• [Exercise 1] In the passage on turbine control upgrades, what does the Mark VIe do once leaking gas valves become severe enough?

And BOTH are technically correct. And, it just goes on and on and on. Should the gas valves have been inspected and repaired if necessary, before or during the upgradation? Yes--but if GE would have put the inspection/repair into the proposal it would have cost more money--which might make the contract too expensive.
Should GE have told the Customer about this new bit of functionality--which is part of "the latest and greatest software" the salesperson was bragging about? Yes. But, then there would be LOTS more questions the salesperson couldn't answer, and GE may have lost the contract.
Should the Customer have known if their gas valves leaked and repaired them? Yes, but most Customers don't really understand the turbine and the auxiliary systems and don't properly check for these kinds of problems--before they cause bigger, worse problems.
This is just ONE example--but a very common problem on a LOT of upgradations. You, as an operator/technician/supervisor/manager/owner just want the newest turbine control system to operate your turbine exactly the way it's currently being operated. To your way of thinking, there's nothing wrong with the way the turbine and auxiliaries are operating now--and you THINK and EXPECT you are going to get exactly the same sequencing and logic and that very little, if anything, is going to change. And, the salesperson--who doesn't know any better--is helping to encourage those thoughts and expectations. It's not till after the fact that you discover--not once, but maybe several times, that there were some major changes made to the sequencing and logic they are impacting the ability to reliably start and operate the unit.
It's a very difficult thing--to try to explain this to people. GE doesn't want to service or support the Mark V--even though it's a fine turbine control system and it does have its issues and poor documentation (but then most GE turbine control systems are poorly documented). GE WILL give you the "latest and greatest" turbine control and protection software with the Mark VIe, the newest and most modern turbine control hardware and operator package they have. BUT, they WILL NOT tell you exactly what is going to change, or how it's going to change the way the turbine and auxiliaries operate--before you buy it and before it's installed and commissioned.
They SHOULD have a list of all of the options available to make the unit safer and more reliable--and a description of them and how they will change the operation of the unit, if at all. Some don't, some don't immediately (say, the gas valves leak a little bit now, but not so much that the Mark VIe aborts the start), but that after a few months the leak(s) become severe enough that the Mark VIe aborts starts. It's going to look like the problem was caused by the Mark VIe--after all, The Mark VIe annunciates the alarm (with a cryptic message with NO written description!) and it trips the unit and prevents the start-up. Site personnel will think it's the Mark VIe that's causing the problem--but it's really the gas valve(s). But, the gas valve(s) never exhibited any problem before the Mark VIe was installed. And, the Mark VIe gets a bad name; and it is getting a bad name and this is one of the reasons--it's NOT a bad control system, it's just the way it's being programmed and commissioned and installed.

• [Records supplied]

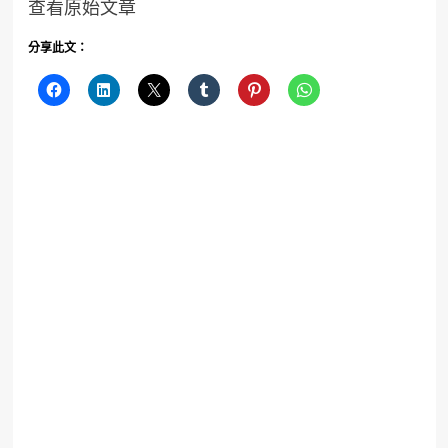
查看原始文章
分享此文：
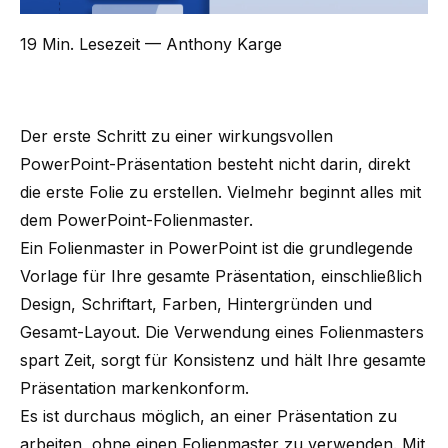
19 Min. Lesezeit
— Anthony Karge
Der erste Schritt zu einer wirkungsvollen
PowerPoint-Präsentation besteht nicht darin, direkt
die erste Folie zu erstellen. Vielmehr beginnt alles mit
dem PowerPoint-Folienmaster.
Ein Folienmaster in PowerPoint ist die grundlegende
Vorlage für Ihre gesamte Präsentation, einschließlich
Design, Schriftart, Farben, Hintergründen und
Gesamt-Layout. Die Verwendung eines Folienmasters
spart Zeit, sorgt für Konsistenz und hält Ihre gesamte
Präsentation
markenkonform
.
Es ist durchaus möglich, an einer Präsentation zu
arbeiten, ohne einen Folienmaster zu verwenden. Mit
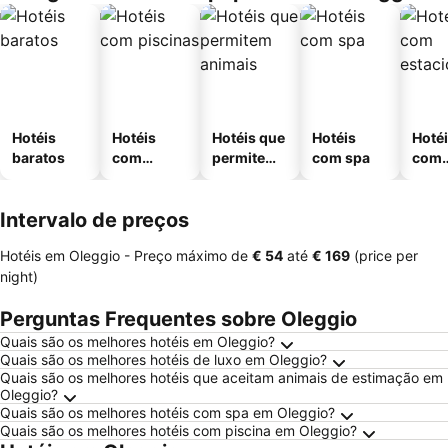
Hotéis
Hotéis
Hotéis que
Hotéis
Hoté
baratos
com
permitem
com spa
com
piscinas
animais
esta
ment
Intervalo de preços
Hotéis em Oleggio -
Preço máximo
de
‎€ 54
até
‎€ 169
(price per
night)
Perguntas Frequentes sobre Oleggio
Quais são os melhores hotéis em Oleggio?
Quais são os melhores hotéis de luxo em Oleggio?
Quais são os melhores hotéis que aceitam animais de estimação em
Oleggio?
Quais são os melhores hotéis com spa em Oleggio?
Quais são os melhores hotéis com piscina em Oleggio?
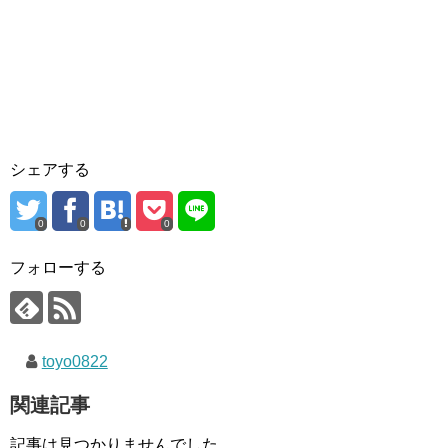
シェアする
0
0
0
フォローする
toyo0822
関連記事
記事は見つかりませんでした。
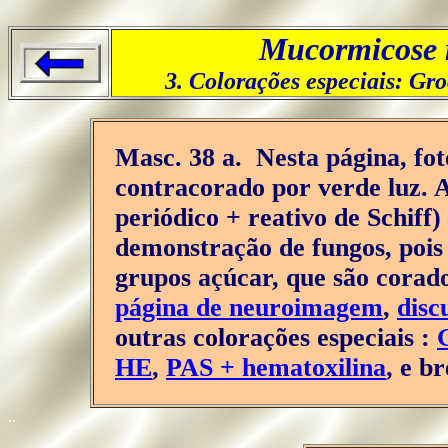
Mucormicose r
3. Colorações especiais: Gr
..
Masc. 38 a. Nesta página, fo
contracorado por verde luz. 
periódico + reativo de Schif
demonstração de fungos, pois
grupos açúcar, que são cora
página de neuroimagem
,
disc
outras colorações especiais :
HE
,
PAS + hematoxilina
, e b
..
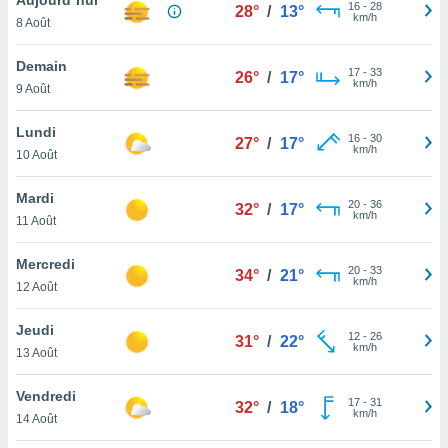
n «
16
-
28
28°
/
13°
km/h
8 Août
 et
r »,
cédez au
Demain
17
-
33
26°
/
17°
 et vous
km/h
9 Août
z
ation de
Lundi
16
-
30
27°
/
17°
km/h
10 Août
qu'ils
 nous ou
aires,
Mardi
20
-
36
32°
/
17°
km/h
11 Août
nt de
t
Mercredi
20
-
33
er le
34°
/
21°
km/h
12 Août
ement
te, ainsi
Jeudi
12
-
26
31°
/
22°
km/h
per un
13 Août
écifique
us
Vendredi
17
-
31
de la
32°
/
18°
km/h
14 Août
 et du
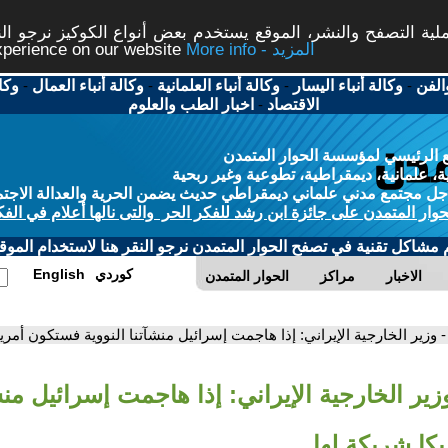
ة التصفح والنشر، الموقع يستخدم بعض أنواع الكوكيز نرجو النق
More info - المزيد
experience on our website
الفن
-
وكالة أنباء اليسار
-
وكالة أنباء العلمانية
-
وكالة أنباء العمال
-
وكا
الاقتصاد
-
اخبار الطب والعلوم
 الرئيسي لمؤسسة الحوار المتمدن
، علمانية، ديمقراطية، تطوعية وغير ربحية
ل مجتمع مدني علماني ديمقراطي حديث يضمن الحرية والعدالة الاجتم
حوار المتمدن على جائزة ابن رشد للفكر الحر والتى نالها أعلام في الفك
م مشاكل تقنية في تصفح الحوار المتمدن نرجو النقر هنا لاستخدام الموقع
كوردي
English
الاخبار
مراكز
الحوار المتمدن
- وزير الخارجية الإيراني: إذا هاجمت إسرائيل منشآتنا النووية فستكون أمري
زير الخارجية الإيراني: إذا هاجمت إسرائيل منشآ
كا شريكة لها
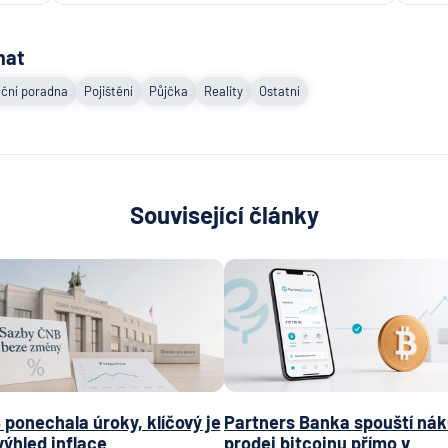
mat
ční poradna
Pojištění
Půjčka
Reality
Ostatní
Související články
ponechala úroky, klíčový je
Partners Banka spouští nák
výhled inflace
prodej bitcoinu přímo v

• [Exercise 2] Copy out the listing word for word, from the line containing "ة التصفح والنشر،" through the end of the listing, with both ends included. Omit the pictures.

• [Task solution 1] It aborts the start: it annunciates an alarm, trips the unit, and prevents the start-up.

• [Task solution 2]
ة التصفح والنشر، الموقع يستخدم بعض أنواع الكوكيز نرجو النق
More info - المزيد
experience on our website
الفن
-
وكالة أنباء اليسار
-
وكالة أنباء العلمانية
-
وكالة أنباء العمال
-
وكا
الاقتصاد
-
اخبار الطب والعلوم
 الرئيسي لمؤسسة الحوار المتمدن
، علمانية، ديمقراطية، تطوعية وغير ربحية
ل مجتمع مدني علماني ديمقراطي حديث يضمن الحرية والعدالة الاجتم
حوار المتمدن على جائزة ابن رشد للفكر الحر والتى نالها أعلام في الفك
م مشاكل تقنية في تصفح الحوار المتمدن نرجو النقر هنا لاستخدام الموقع
كوردي
English
الاخبار
مراكز
الحوار المتمدن
- وزير الخارجية الإيراني: إذا هاجمت إسرائيل منشآتنا النووية فستكون أمري
زير الخارجية الإيراني: إذا هاجمت إسرائيل منشآ
كا شريكة لها
mat
ční poradna
Pojištění
Půjčka
Reality
Ostatní
Související články
ponechala úroky, klíčový je
Partners Banka spouští nák
výhled inflace
prodej bitcoinu přímo v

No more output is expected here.